The drama of the roof is the first surprise. The second comes with the words of Jesus. The man wants to be healed from a terrible paralysis. Yet Jesus offers him forgiveness of sins. We find ourselves taken aback, and perhaps a little shocked at this. Why should Jesus offer forgiveness when healing was requested? Perhaps the man,s paralysis was the result of some terrible physical illness. Or perhaps it came from neurosis, for example from depression or guilt, for these things can literally paralyse a person. Either way, the forgiveness that Jesus offered gave the man what he needed. In our own day we are aware how body, mind and spirit interact. The man needed a word of hope, something that would cut through his misery and give him something to cling to. Jesus spoke a freeing word. Not only in the forgiveness, but in the challenge to take his bedding and go. This challenge tells the man that Jesus believes he has the inner resources to do this. Jesus believes that the paralytic can summon the energy that is necessary, banish doubts, and stand up in front of all these sceptical people. Jesus gives a challenge, and the man rises to it. The affirmation offered by Jesus has set him free.

Affirmation is one of the most wonderful things in life. Parents regularly encourage their children, giving them self-confidence to believe that they can succeed. The best teachers are experts at affirmation, encouraging their students. In the work place, too, affirmation can be crucial: being helped to discover your capabilities is so important. And here in the gospel we have Jesus as the supreme affirmation from God. Jesus tells us that God believes in us, loves us, is for us, and will forgive our sins so that a fresh start is possible. And so this paralytic man hears Jesus not only set him free from sin, but tell him literally to pick himself up. No wonder St Paul wrote the lyrical words we hear today from 2 Corinthians 1.18-22: 'The Son of God was never Yes and No: with him was always Yes.' There is no affirmation greater than this: God is with us, and has set his healing power among us, in and through Christ.
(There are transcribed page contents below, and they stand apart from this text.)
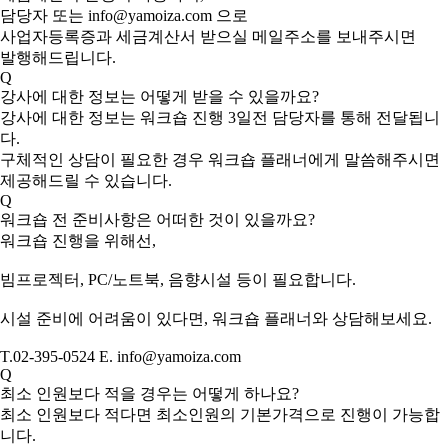
담당자 또는 info@yamoiza.com 으로
사업자등록증과 세금계산서 받으실 메일주소를 보내주시면
발행해드립니다.
Q
강사에 대한 정보는 어떻게 받을 수 있을까요?
강사에 대한 정보는 워크숍 진행 3일전 담당자를 통해 전달됩니
다.
구체적인 상담이 필요한 경우 워크숍 플래너에게 말씀해주시면
제공해드릴 수 있습니다.
Q
워크숍 전 준비사항은 어떠한 것이 있을까요?
워크숍 진행을 위해선,
빔프로젝터, PC/노트북, 음향시설 등이 필요합니다.
시설 준비에 어려움이 있다면, 워크숍 플래너와 상담해보세요.
T.02-395-0524 E. info@yamoiza.com
Q
최소 인원보다 적을 경우는 어떻게 하나요?
최소 인원보다 적다면 최소인원의 기본가격으로 진행이 가능합
니다.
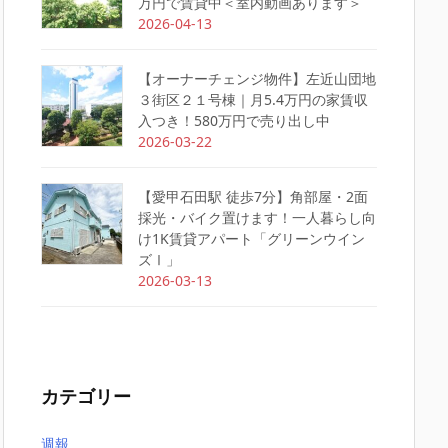
万円で賃貸中＜室内動画あります＞
2026-04-13
【オーナーチェンジ物件】左近山団地
３街区２１号棟｜月5.4万円の家賃収
入つき！580万円で売り出し中
2026-03-22
【愛甲石田駅 徒歩7分】角部屋・2面
採光・バイク置けます！一人暮らし向
け1K賃貸アパート「グリーンウイン
ズⅠ」
2026-03-13
カテゴリー
週報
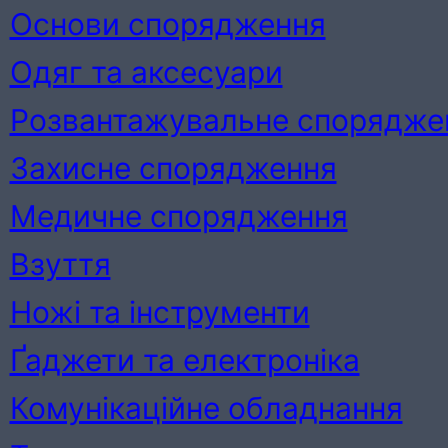
Основи спорядження
Одяг та аксесуари
Розвантажувальне спорядже
Захисне спорядження
Медичне спорядження
Взуття
Ножі та інструменти
Ґаджети та електроніка
Комунікаційне обладнання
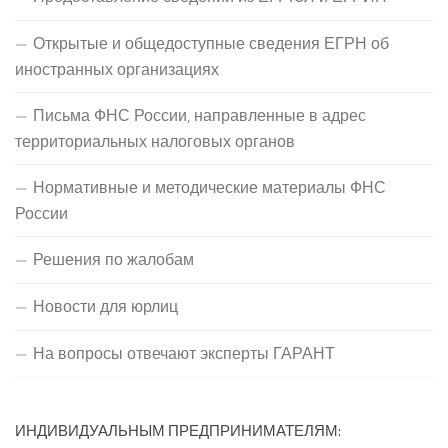
Открытые и общедоступные сведения ЕГРН об
иностранных организациях
Письма ФНС России, направленные в адрес
территориальных налоговых органов
Нормативные и методические материалы ФНС
России
Решения по жалобам
Новости для юрлиц
На вопросы отвечают эксперты ГАРАНТ
ИНДИВИДУАЛЬНЫМ ПРЕДПРИНИМАТЕЛЯМ:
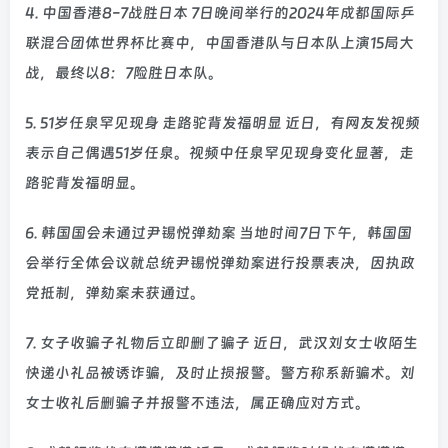
4. 中国香港8-7战胜日本 7日晚间举行的2024年成都国际乒
联混合团体世界杯比赛中，中国香港队与日本队上演15局大
战，最终以8：7险胜日本队。
5. 51岁任泉罕见现身 走路驼背发福明显 近日，有网友发视频
表示自己偶遇51岁任泉。视频中任泉罕见现身变化显著，走
路驼背发福明显。
6. 韩国国会未通过尹锡悦弹劾案 当地时间7日下午，韩国国
会举行全体会议就总统尹锡悦弹劾案进行投票表决，因执政
党抵制，弹劾案未获通过。
7. 女子收骗子礼物后立即删了骗子 近日，武汉刘女士收陌生
快递小礼品被诱诈骗，及时止损报警。警方称系新骗术。刘
女士收礼后删骗子并报警不违法，属正确应对方式。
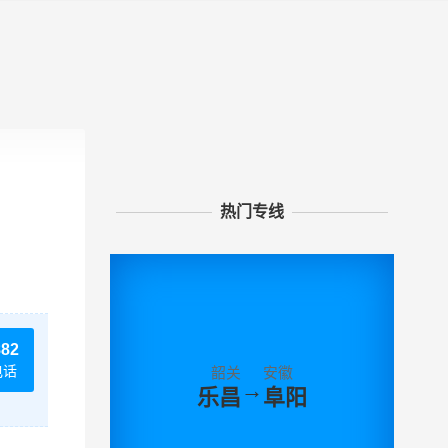
热门专线
882
电话
韶关
安徽
→
乐昌
阜阳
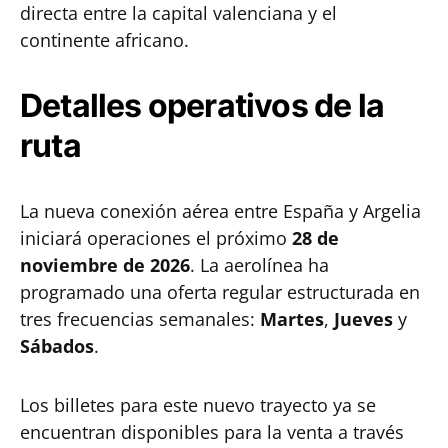
directa entre la capital valenciana y el
continente africano.
Detalles operativos de la
ruta
La nueva conexión aérea entre España y Argelia
iniciará operaciones el próximo
28 de
noviembre de 2026
. La aerolínea ha
programado una oferta regular estructurada en
tres frecuencias semanales:
Martes
,
Jueves
y
Sábados
.
Los billetes para este nuevo trayecto ya se
encuentran disponibles para la venta a través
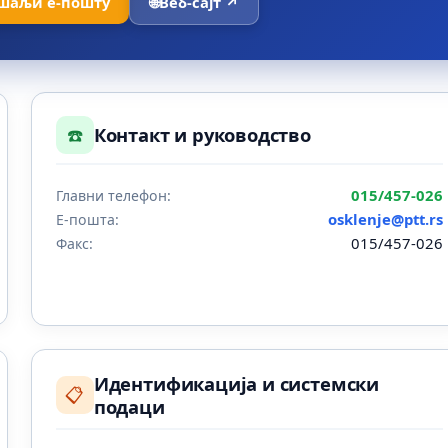
шаљи е-пошту
🌐
Веб-сајт ↗
☎️
Контакт и руководство
015/457-026
Главни телефон:
osklenje@ptt.rs
Е-пошта:
015/457-026
Факс:
Идентификација и системски
📋
подаци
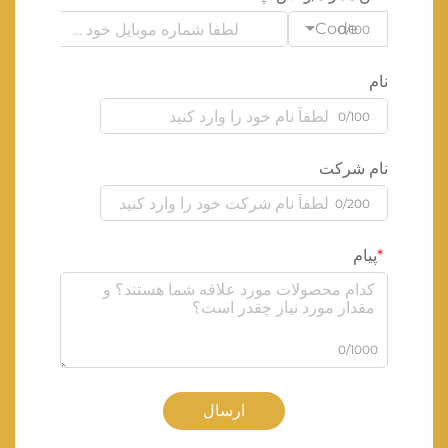
Code
0/100
نام
0/100
نام شرکت
0/200
پیام
0/1000
ارسال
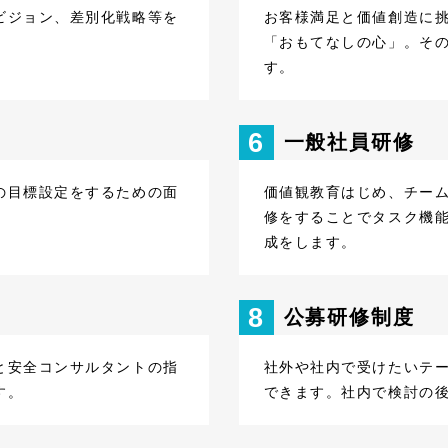
ビジョン、差別化戦略等を
お客様満足と価値創造に
「おもてなしの心」。そ
す。
6
一般社員研修
の目標設定をするための面
価値観教育はじめ、チー
修をすることでタスク機
成をします。
8
公募研修制度
と安全コンサルタントの指
社外や社内で受けたいテ
す。
できます。社内で検討の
The religious experts responded to the healing by citing the law. Their instincts were surely correct and they acted from good intent. Only God can forgive sins. This startling event pointed to the true nature of Jesus. It was difficult for the scribes to see what God was doing in front of their very eyes. Before we criticise them for this, perhaps we should wonder how many times God has shown himself in our midst and we have failed to notice.

Fr Terry Tastard is Parish Priest of Holy Trinity Roman Catholic Church, Brook Green, London W6.